Here is her majesty in all her glory :face_vomiting:

2 Likes

That's a fair question, and you certainly could make something like this in Python. There's some advantages and disadvantages. For me this was mostly a learning project, so I'll agree that Python would probably be a better choice for something actually useful. That said, having implemented 'object oriented structure that converts to specifically formatted JSON' before in both languages, I genuinely feel like the advantages of Kotlin are worth the hassle in this case. For a simple case; note how in this video trying to add a value to an expression tag is fully disallowed within the IDE - that's something a dynamically typed language like Python literally can't do, even if we had a better builtin IDE.

RE: Excel, since this could act as library, you could import Apache POI and use that to parse a given Excel file, then have access to it within this programmatic context where you can generate whatever tags. Or make this run a fixed conversion on the command line, so you pass in plain text/CSV/TSV and it'll output well-formatted JSON you can pipe to a file.

These would be relatively trivial to do with this code, since it can parse an abitrary tag export into a datastructure - and again, Kotlin's syntax comes in very handy here to do strictly-typed walks through your different nodes.

This would also be a pretty easy mapping change to make; this is my first stab at it - a more general visitor implementation would be easy to make:

    val provider = TAG_JSON.decodeFromString(Provider.serializer(), rawJson)

    fun Tag.visitChildren(): Tag {
        return when (this) {
            is AtomicTag -> copy(
                valueSource = if (valueSource == AtomicTag.ValueSource.OPC) {
                    AtomicTag.ValueSource.Memory
                } else {
                    valueSource
                }
            )
            is Folder -> copy(tags = this.tags.map(Tag::visitChildren))
            is UDTDef -> copy(tags = this.tags.map(Tag::visitChildren))
            is UDTInstance -> copy(tags = this.tags?.map(Tag::visitChildren))
            is Provider -> copy(tags = this.tags.map(Tag::visitChildren))
        }
    }

This also comes 'for free' with this code - since you can (theoretically) import any arbitrary tag export, you could simply do that twice, then deep-compare the Kotlin data structures you get as a result; automatically order agnostic.

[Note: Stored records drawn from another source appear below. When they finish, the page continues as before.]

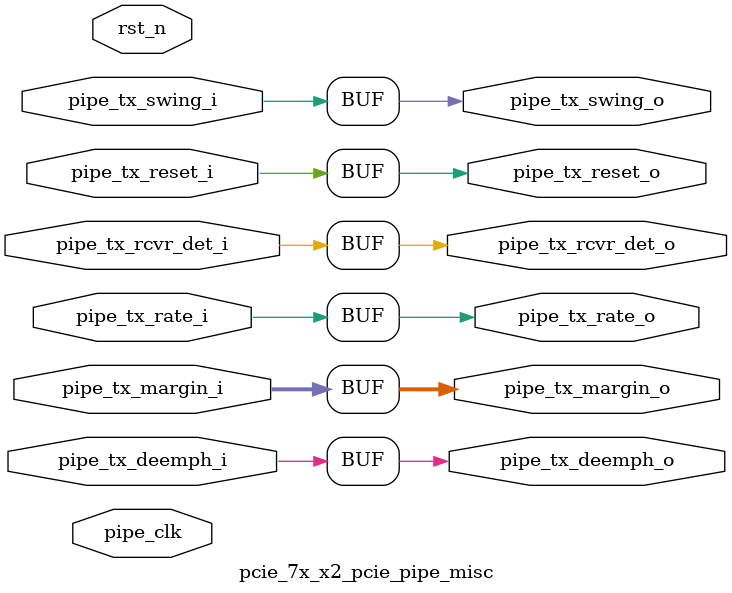
<source format=v>

`timescale 1ps/1ps

(* DowngradeIPIdentifiedWarnings = "yes" *)
module pcie_7x_x2_pcie_pipe_misc #
(
    parameter        PIPE_PIPELINE_STAGES = 0,    // 0 - 0 stages, 1 - 1 stage, 2 - 2 stages
    parameter TCQ  = 1 // synthesis warning solved: parameter declaration becomes local
)
(

    input   wire        pipe_tx_rcvr_det_i       ,     // PIPE Tx Receiver Detect
    input   wire        pipe_tx_reset_i          ,     // PIPE Tx Reset
    input   wire        pipe_tx_rate_i           ,     // PIPE Tx Rate
    input   wire        pipe_tx_deemph_i         ,     // PIPE Tx Deemphasis
    input   wire [2:0]  pipe_tx_margin_i         ,     // PIPE Tx Margin
    input   wire        pipe_tx_swing_i          ,     // PIPE Tx Swing

    output  wire        pipe_tx_rcvr_det_o       ,     // Pipelined PIPE Tx Receiver Detect
    output  wire        pipe_tx_reset_o          ,     // Pipelined PIPE Tx Reset
    output  wire        pipe_tx_rate_o           ,     // Pipelined PIPE Tx Rate
    output  wire        pipe_tx_deemph_o         ,     // Pipelined PIPE Tx Deemphasis
    output  wire [2:0]  pipe_tx_margin_o         ,     // Pipelined PIPE Tx Margin
    output  wire        pipe_tx_swing_o          ,     // Pipelined PIPE Tx Swing

    input   wire        pipe_clk                ,      // PIPE Clock
    input   wire        rst_n                          // Reset
);

//******************************************************************//
// Reality check.                                                   //
//******************************************************************//

//    parameter TCQ  = 1;      // clock to out delay model

    generate

    if (PIPE_PIPELINE_STAGES == 0) begin : pipe_stages_0

        assign pipe_tx_rcvr_det_o = pipe_tx_rcvr_det_i;
        assign pipe_tx_reset_o  = pipe_tx_reset_i;
        assign pipe_tx_rate_o = pipe_tx_rate_i;
        assign pipe_tx_deemph_o = pipe_tx_deemph_i;
        assign pipe_tx_margin_o = pipe_tx_margin_i;
        assign pipe_tx_swing_o = pipe_tx_swing_i;

    end // if (PIPE_PIPELINE_STAGES == 0)
    else if (PIPE_PIPELINE_STAGES == 1) begin : pipe_stages_1

    reg                pipe_tx_rcvr_det_q       ;
    reg                pipe_tx_reset_q          ;
    reg                pipe_tx_rate_q           ;
    reg                pipe_tx_deemph_q         ;
    reg [2:0]          pipe_tx_margin_q         ;
    reg                pipe_tx_swing_q          ;

        always @(posedge pipe_clk) begin

        if (rst_n)
        begin

            pipe_tx_rcvr_det_q <= #TCQ 0;
            pipe_tx_reset_q  <= #TCQ 1'b1;
            pipe_tx_rate_q <= #TCQ 0;
            pipe_tx_deemph_q <= #TCQ 1'b1;
            pipe_tx_margin_q <= #TCQ 0;
            pipe_tx_swing_q <= #TCQ 0;

        end
        else
        begin

            pipe_tx_rcvr_det_q <= #TCQ pipe_tx_rcvr_det_i;
            pipe_tx_reset_q  <= #TCQ pipe_tx_reset_i;
            pipe_tx_rate_q <= #TCQ pipe_tx_rate_i;
            pipe_tx_deemph_q <= #TCQ pipe_tx_deemph_i;
            pipe_tx_margin_q <= #TCQ pipe_tx_margin_i;
            pipe_tx_swing_q <= #TCQ pipe_tx_swing_i;

          end

        end

        assign pipe_tx_rcvr_det_o = pipe_tx_rcvr_det_q;
        assign pipe_tx_reset_o  = pipe_tx_reset_q;
        assign pipe_tx_rate_o = pipe_tx_rate_q;
        assign pipe_tx_deemph_o = pipe_tx_deemph_q;
        assign pipe_tx_margin_o = pipe_tx_margin_q;
        assign pipe_tx_swing_o = pipe_tx_swing_q;

    end // if (PIPE_PIPELINE_STAGES == 1)
    else if (PIPE_PIPELINE_STAGES == 2) begin : pipe_stages_2

    reg                pipe_tx_rcvr_det_q       ;
    reg                pipe_tx_reset_q          ;
    reg                pipe_tx_rate_q           ;
    reg                pipe_tx_deemph_q         ;
    reg [2:0]          pipe_tx_margin_q         ;
    reg                pipe_tx_swing_q          ;

    reg                pipe_tx_rcvr_det_qq      ;
    reg                pipe_tx_reset_qq         ;
    reg                pipe_tx_rate_qq          ;
    reg                pipe_tx_deemph_qq        ;
    reg [2:0]          pipe_tx_margin_qq        ;
    reg                pipe_tx_swing_qq         ;

        always @(posedge pipe_clk) begin

        if (rst_n)
        begin

            pipe_tx_rcvr_det_q <= #TCQ 0;
            pipe_tx_reset_q  <= #TCQ 1'b1;
            pipe_tx_rate_q <= #TCQ 0;
            pipe_tx_deemph_q <= #TCQ 1'b1;
            pipe_tx_margin_q <= #TCQ 0;
            pipe_tx_swing_q <= #TCQ 0;

            pipe_tx_rcvr_det_qq <= #TCQ 0;
            pipe_tx_reset_qq  <= #TCQ 1'b1;
            pipe_tx_rate_qq <= #TCQ 0;
            pipe_tx_deemph_qq <= #TCQ 1'b1;
            pipe_tx_margin_qq <= #TCQ 0;
            pipe_tx_swing_qq <= #TCQ 0;

        end
        else
        begin

            pipe_tx_rcvr_det_q <= #TCQ pipe_tx_rcvr_det_i;
            pipe_tx_reset_q  <= #TCQ pipe_tx_reset_i;
            pipe_tx_rate_q <= #TCQ pipe_tx_rate_i;
            pipe_tx_deemph_q <= #TCQ pipe_tx_deemph_i;
            pipe_tx_margin_q <= #TCQ pipe_tx_margin_i;
            pipe_tx_swing_q <= #TCQ pipe_tx_swing_i;

            pipe_tx_rcvr_det_qq <= #TCQ pipe_tx_rcvr_det_q;
            pipe_tx_reset_qq  <= #TCQ pipe_tx_reset_q;
            pipe_tx_rate_qq <= #TCQ pipe_tx_rate_q;
            pipe_tx_deemph_qq <= #TCQ pipe_tx_deemph_q;
            pipe_tx_margin_qq <= #TCQ pipe_tx_margin_q;
            pipe_tx_swing_qq <= #TCQ pipe_tx_swing_q;

          end

        end

        assign pipe_tx_rcvr_det_o = pipe_tx_rcvr_det_qq;
        assign pipe_tx_reset_o  = pipe_tx_reset_qq;
        assign pipe_tx_rate_o = pipe_tx_rate_qq;
        assign pipe_tx_deemph_o = pipe_tx_deemph_qq;
        assign pipe_tx_margin_o = pipe_tx_margin_qq;
        assign pipe_tx_swing_o = pipe_tx_swing_qq;

    end // if (PIPE_PIPELINE_STAGES == 2)

    endgenerate

endmodule


</source>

But! I'll agree that there's definitely room for some of this stuff in the product. I wish we did a better job of 'exposing' meta-programming capabilities - the fact it's hard to do inside the designer is also part of the reason I didn't pursue writing this in Python.

2 Likes

That actually looks pretty cool! Maybe i’ll have to have a look after all :slight_smile:
I see Kotlin doesn’t have a GUI, but this looks interesting:

Lots of our SCADA devs don’t like to get their hands dirty in coding, so a GUI is definitely a must-have for anything that I dev for SCADA dev purposes.

Down the rabbit hole again… haha. I’ll come back later on when I have more time and have a better read of your reply. Cheers!

Kotlin is just another JVM language. You can use Swing or JavaFX for the GUI. TornadoFX is just a Kotlin DSL for JavaFX.

2 Likes

This looks like exactly the kind of thing that would help with bulk tag edits and easy enough for junior engineers to use. @nminchin is this available publicly also?

Unfortunately not, sorry. It’s also not very production ready, I shared more for ideas about the sorts of tools that a dev might need in the hopes that maybe one day, at least some of the more generic ones might see the light of day in the product in some form or another!

I understand. Keep up the good work and I wish you success.

Pretty much pointless GUI proof-of-concept is now implemented:

2 Likes

Just need an icon now haha. The Azul Java logo really needs an overhaul…
I’m keen to have a look at the source, just need some time!